Building e/OS 0.22 for Motorola One xt1941-4 (deen)

Owners of a Motorola One smartphone (offered in 2018/2019) have enjoyed at least two years of security updates every second month – as promised by Motorola/Lenovo in the ads. The device was initially delivered with Android 8.1 Oreo and received two full version updates to Android 10. Not too bad for a pretty low priced device (I bought mine for 160 EUR) . Unfortunately, the two years update promise was regarded as fulfilled in October 2021, and no more updates were distributed since then.

The device was used as a daily driver and I even took it upon myself to change a broken display. So what now? Dispose it off, although it is still full functional? Seems to be a crazy waste of resources, doesn’t it?

So I went to search for a so-called custom ROM that would be maintained to hopefully include recent and future security fixes of the Android system. Although there are quite a lot of devices supported by the popular Lineage OS, the Motorola One is not among them. Over the last ten years there must have been literally several hundreds, if not thousands of devices with different hardware specs. And since a custom ROM has to be manually ported to each device, by far not all smartphones are provided with a custom ROM.

As my research went on, I found an unofficial build of Lineage OS 17.1 ( = Android 10) from June 2020. Unofficial builds are not maintained, and the people who did the port stopped working on it after the first version. This is a pity, because they really did the job well. As far as I can tell, the ROM was fully functional.

Viele Wege führen nach ROM!

Edmund Bünting

I never compiled or even ported a custom ROM, and I was not sure if I would be up to the challenge, or if I could spare the time to dig into it. However, it came to my mind, if it would be possible to reconstruct the building of this Lineage ROM for the Motorola One, it should not be too much hassle to recompile it using more up-to-date platform source code or even more recent kernel sources?

It took me about 30 hours of research, spread out over several weeks, and much trial and error to get the build system to work. Somewhere down the road I also experimented with GSI (Generic System Image, aka „Treble“) images, but could not find something proper. Using an e/OS GSI image yielded an „almost“ usable device, but without sound when making a call – just a little more than inconvenient with a phone after all. However, I decided to just combine my effort with the task of building the latest e/OS version. This is quite straight forward, since e/OS strongly relies on Lineage OS and uses much of the same sources and building environment.

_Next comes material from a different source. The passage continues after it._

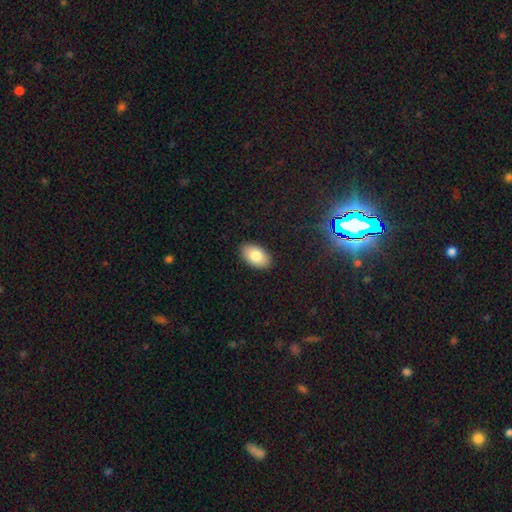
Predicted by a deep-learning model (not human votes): Morphology: type=smooth (80%); roundness=in between (94%); merging=none (89%).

To cut a long story short: In the end I successfully built and installed my very own version of e/OS 0.22 – Lineage 17.1 – Motorola deen ROM on my trusty Motorola One! And it turned out, that everything seems to be working fine:

  • Booting / rebooting
  • Charging
  • Display / touchscreen
  • Speaker / microphone
  • Headset (line)
  • Phone calls
  • Play music
  • SMS
  • Wifi
  • Mobile data, 4G
  • fingerprint sensor
  • FM radio
  • NFC
  • Bluetooth (speakers)
  • GPS
  • Cameras
  • Acceleration sensors
  • Moto Gestures

And, at least the Android platform files are of current patch level. The vendor files are from 2019.

My very own custom ROM! Of course there will be no OTA updates…

So it was proved that it can be done: Compile a non-maintained custom e/OS ROM based on Lineage OS. But what now? With the vendor files already being 2 years old, this seems not such a great improvement compared to the latest stock ROM update from October 2021 in terms of security patches for this device. The next step therefore should be to embed the latest versions of the vendor files in the device tree of the build system. Indeed, a new challenge for a noob like me. But if this could be achieved, at least the current level of security could be maintained, and the platform files would be updated with each new version of e/OS.

So hopefully I can keep my Motorola One smartphone running with a decent amount of security patches for a few more years.